Die Energiepolitik von Präsident Donald J. Trump ist ein zentrales Thema, das zum Teil die geopolitischen Spannungen im Persischen Golf beeinflusst hat. Der Journalist Kimberley Strassel berichtet in The Wall Street Journal, dass Trumps unermüdlicher Einsatz für die Energieunabhängigkeit der USA und seiner Verbündeten den Raum für reaktive Maßnahmen bei den aktuellen Problemen im Persischen Golf geschaffen hat.
Strassel äußert, dass es erstaunlich ist, wie das „demokratische Medienkomplex“ sich offenbar entschieden hat, alle Fehler, die mit Iran in Verbindung stehen, dem Trump-Team zuzuschreiben. Es ist ein Trend, der seinen Höhepunkt erreicht hat, insbesondere angesichts der kürzlichen Beschuldigungen über eine globale Energiekrise, die, laut Strassel, erst drei Jahre zu spät kommt.
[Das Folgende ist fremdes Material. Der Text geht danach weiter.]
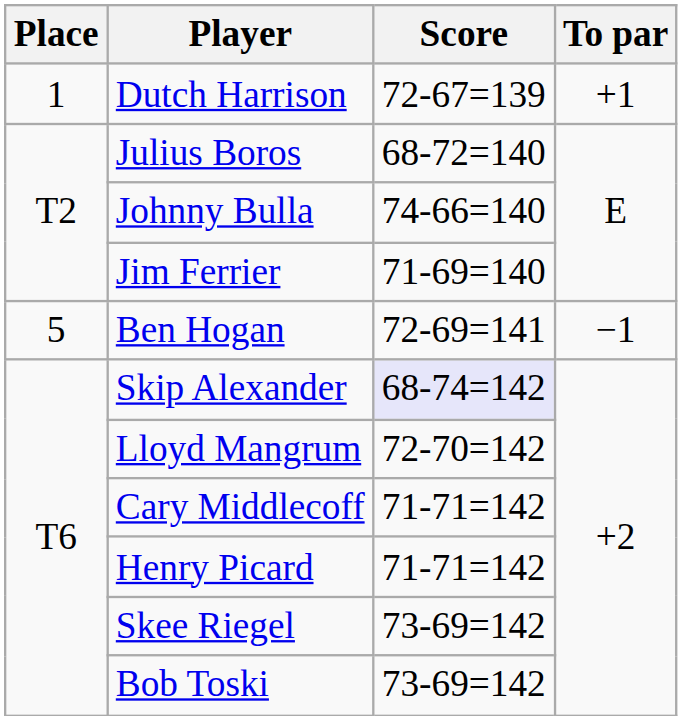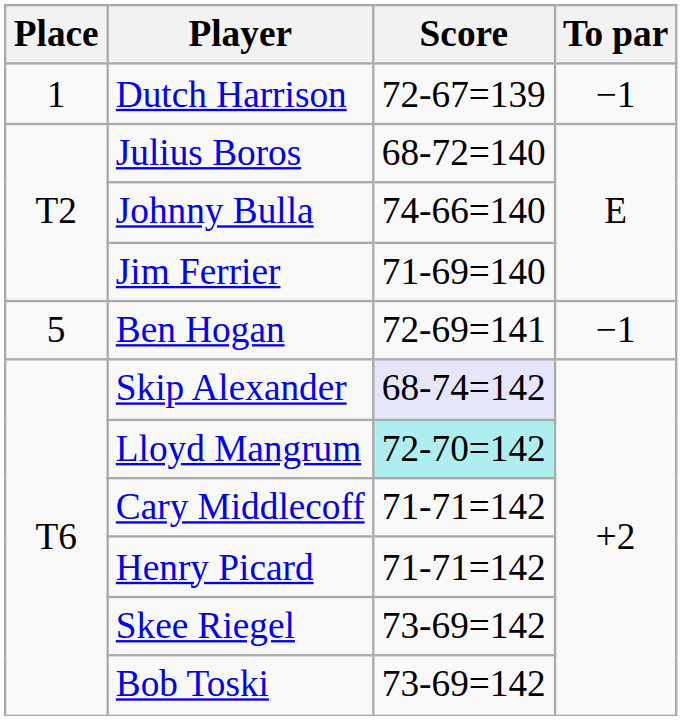Dutch Harrison | To par: +1 -> −1
Lloyd Mangrum | Score: no background -> paleturquoise background
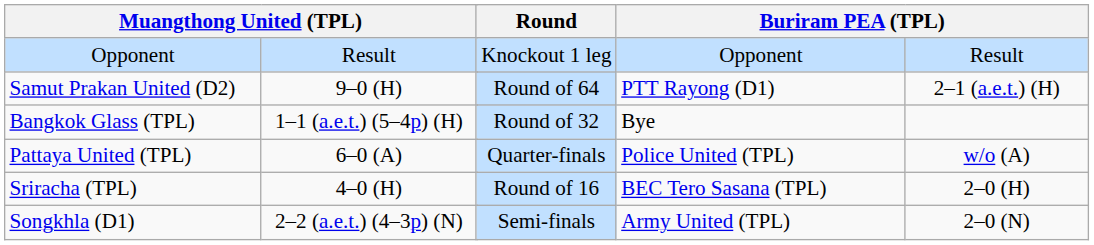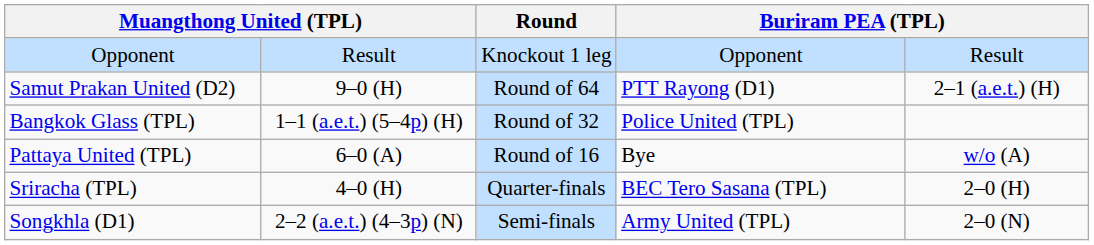Bangkok Glass (TPL) | column 6: Bye -> Police United (TPL)
Pattaya United (TPL) | Round: Quarter-finals -> Round of 16
Pattaya United (TPL) | column 6: Police United (TPL) -> Bye
Sriracha (TPL) | Round: Round of 16 -> Quarter-finals
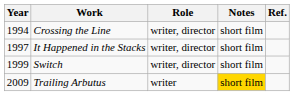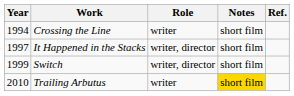Crossing the Line | Role: writer, director -> writer
Trailing Arbutus | Year: 2009 -> 2010
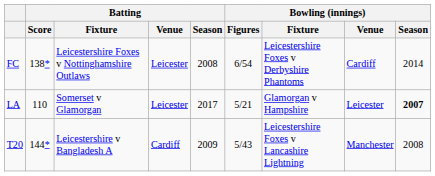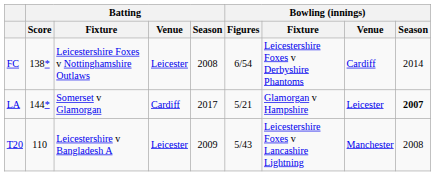LA | Batting / Score: 110 -> 144*
LA | Batting / Venue: Leicester -> Cardiff
T20 | Batting / Score: 144* -> 110
T20 | Batting / Venue: Cardiff -> Leicester
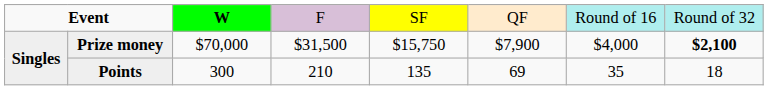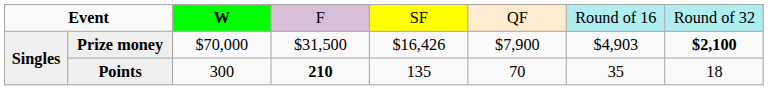Prize money | column 5: $15,750 -> $16,426
Prize money | column 7: $4,000 -> $4,903
Points | column 4: normal -> bold
Points | column 6: 69 -> 70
Die Rolle des Iran und die Reaktionen der Kritiker
Insbesondere die Behauptungen, dass Irans Blockade der Straße von Hormuz eine „Öl-Schock“ darstellt, sind in den Augen mancher Kritiker übertrieben. Strassel stellt hervor, dass die Verantwortung für die Stabilität im Energiesektor nicht allein auf die Schultern Trumps und seines Kabinetts gelegt werden kann. Dem Demokratischen Senator Chris Murphy zufolge habe es kein Plan für die Situation in Hormuz gegeben, was er als „unverzeihlich“ bezeichnete.
Allerdings wird auf eine Strategie verwiesen, die Trump in seiner ersten Amtszeit angestoßen hat. Das Ziel war es, die Energieabhängigkeit der USA zu erreichen und letztendlich durch die Förderung der Energieproduktion im Land eine Position der Dominanz zu erreichen. Diese Strategien haben dazu beigetragen, dass die USA seitdem als Nettoexporteur von Erdölprodukten agieren.
Trump-Strategien und deren Auswirkungen
Die Politik Trumps habe eine Revolution im Schieferölsektor ausgelöst, die es den USA ermöglicht hat, die größten natürlichen Gasexporteure der Welt zu werden. Außerdem wird auf das diplomatische Engagement verwiesen, das in den Abraham-Vereinbarungen festgehalten ist. Diese Bindungen sollen dazu dienen, wirtschaftliche und sicherheitspolitische Allianzen in der Region aufzubauen, um den gemeinsamen Bedrohungen, insbesondere durch Iran, entgegenzuwirken.
Insofern wird deutlich, dass die USA, durch ihre neu gewonnene Energieunabhängigkeit, nicht länger von den Bedrohungen in Bezug auf fossile Brennstoffe im Nahen Osten abhängig sind. Diese Unabhängigkeit verschafft dem Land einen gewissen Handlungsspielraum, um Krisen wie die aktuellen Störungen in Hormuz besser zu bewältigen.